*Written instruction:* Swap every "pose" in the records below for "camera", keeping all other text the same, and omit the pictures from your copy.

*A block of data:*

# # #

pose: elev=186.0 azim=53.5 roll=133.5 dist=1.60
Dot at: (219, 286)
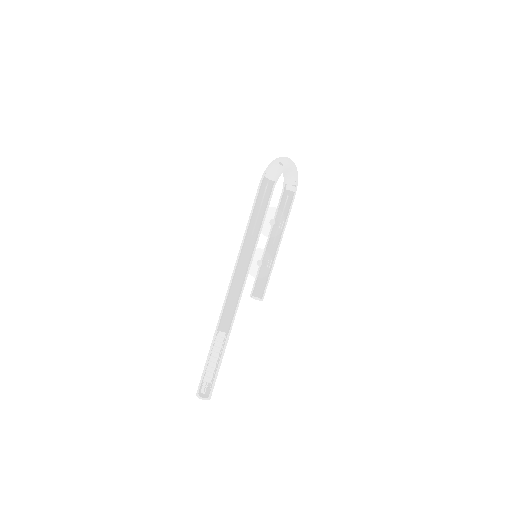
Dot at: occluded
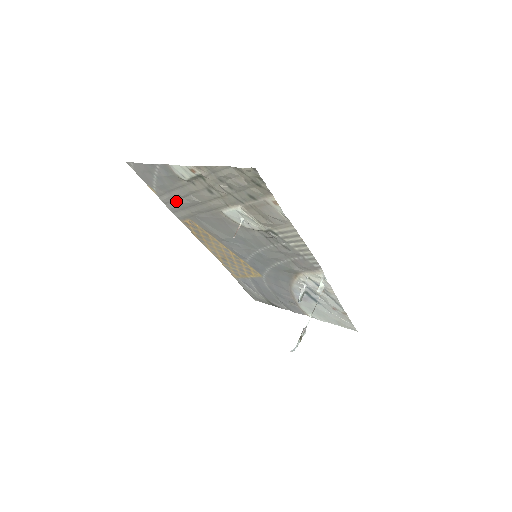
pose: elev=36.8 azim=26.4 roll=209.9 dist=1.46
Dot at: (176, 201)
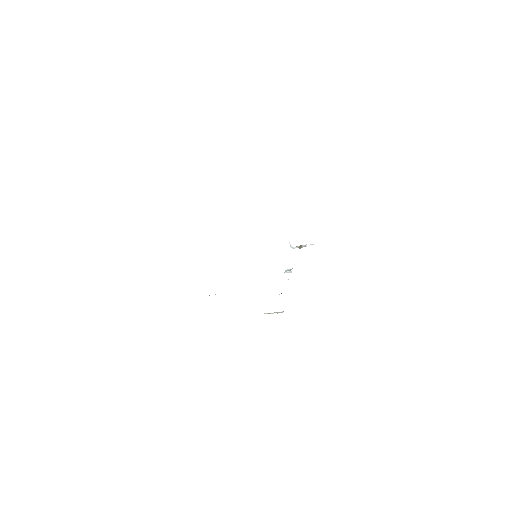
Dot at: occluded
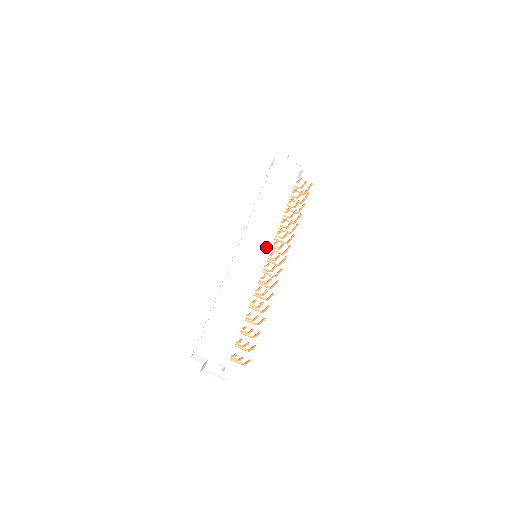
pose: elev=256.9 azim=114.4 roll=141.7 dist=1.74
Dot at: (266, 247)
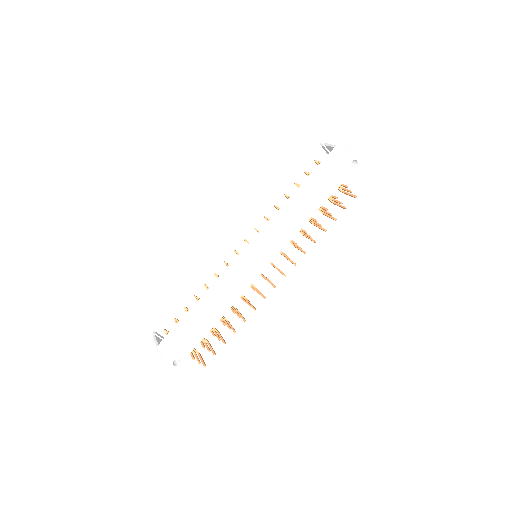
Dot at: (270, 256)
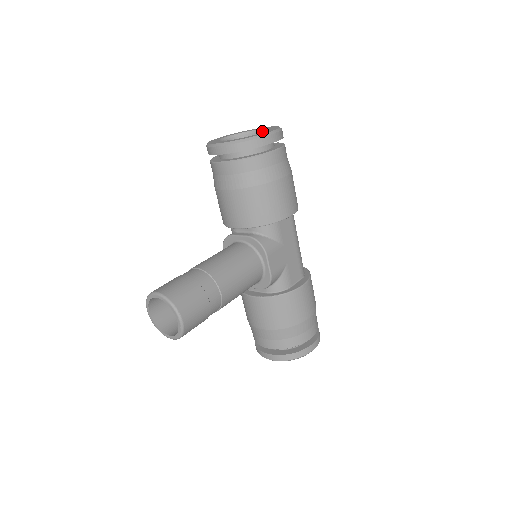
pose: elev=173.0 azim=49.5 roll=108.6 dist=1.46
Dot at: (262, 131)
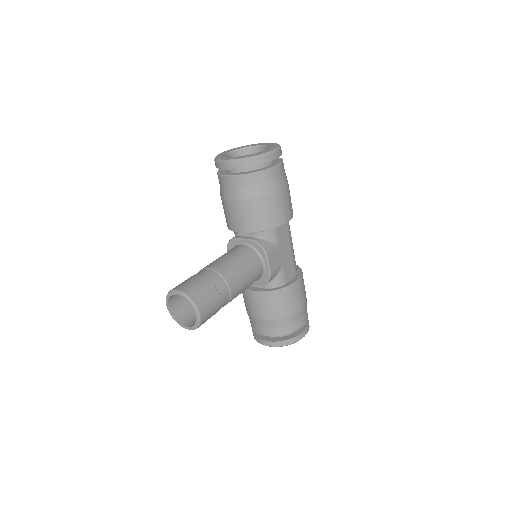
Dot at: (263, 147)
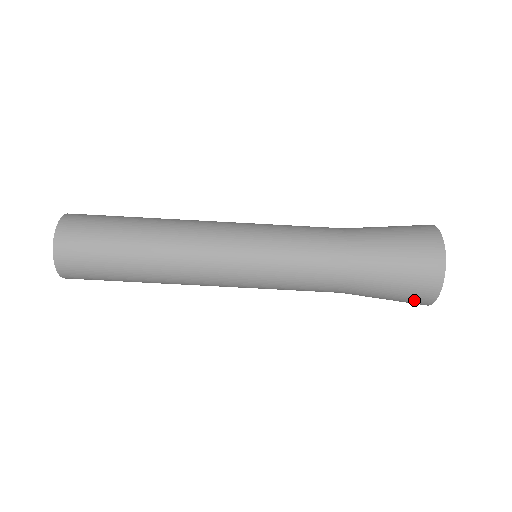
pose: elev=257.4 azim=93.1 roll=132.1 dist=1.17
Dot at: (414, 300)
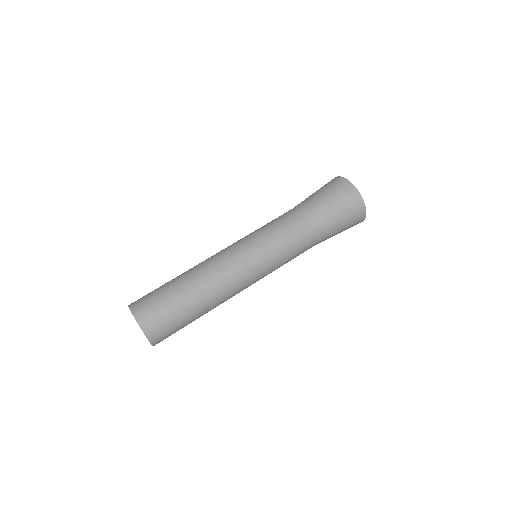
Dot at: (353, 206)
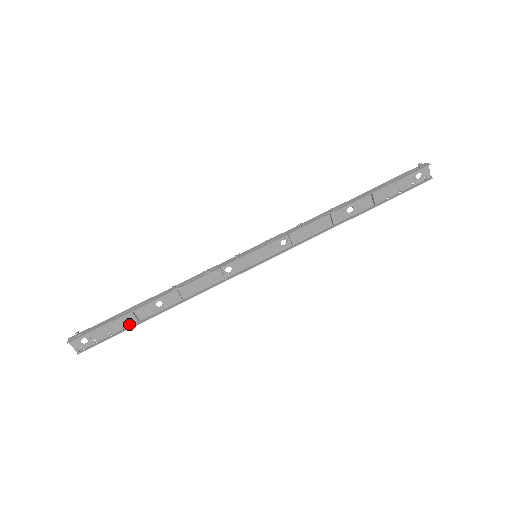
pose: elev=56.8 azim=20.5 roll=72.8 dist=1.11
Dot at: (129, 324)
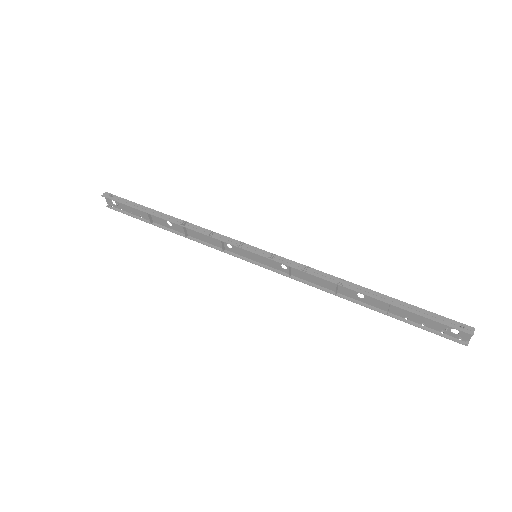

# # #

*Task response:*
camera: elev=186.0 azim=53.5 roll=133.5 dist=1.60
Dot at: (219, 286)
Dot at: occluded
camera: elev=36.8 azim=26.4 roll=209.9 dist=1.46
Dot at: (176, 201)
Dot at: occluded
camera: elev=256.9 azim=114.4 roll=141.7 dist=1.74
Dot at: (266, 247)
Dot at: (270, 256)
camera: elev=173.0 azim=49.5 roll=108.6 dist=1.46
Dot at: (262, 131)
Dot at: (263, 147)
camera: elev=257.4 azim=93.1 roll=132.1 dist=1.17
Dot at: (414, 300)
Dot at: (353, 206)
camera: elev=56.8 azim=20.5 roll=72.8 dist=1.11
Dot at: (129, 324)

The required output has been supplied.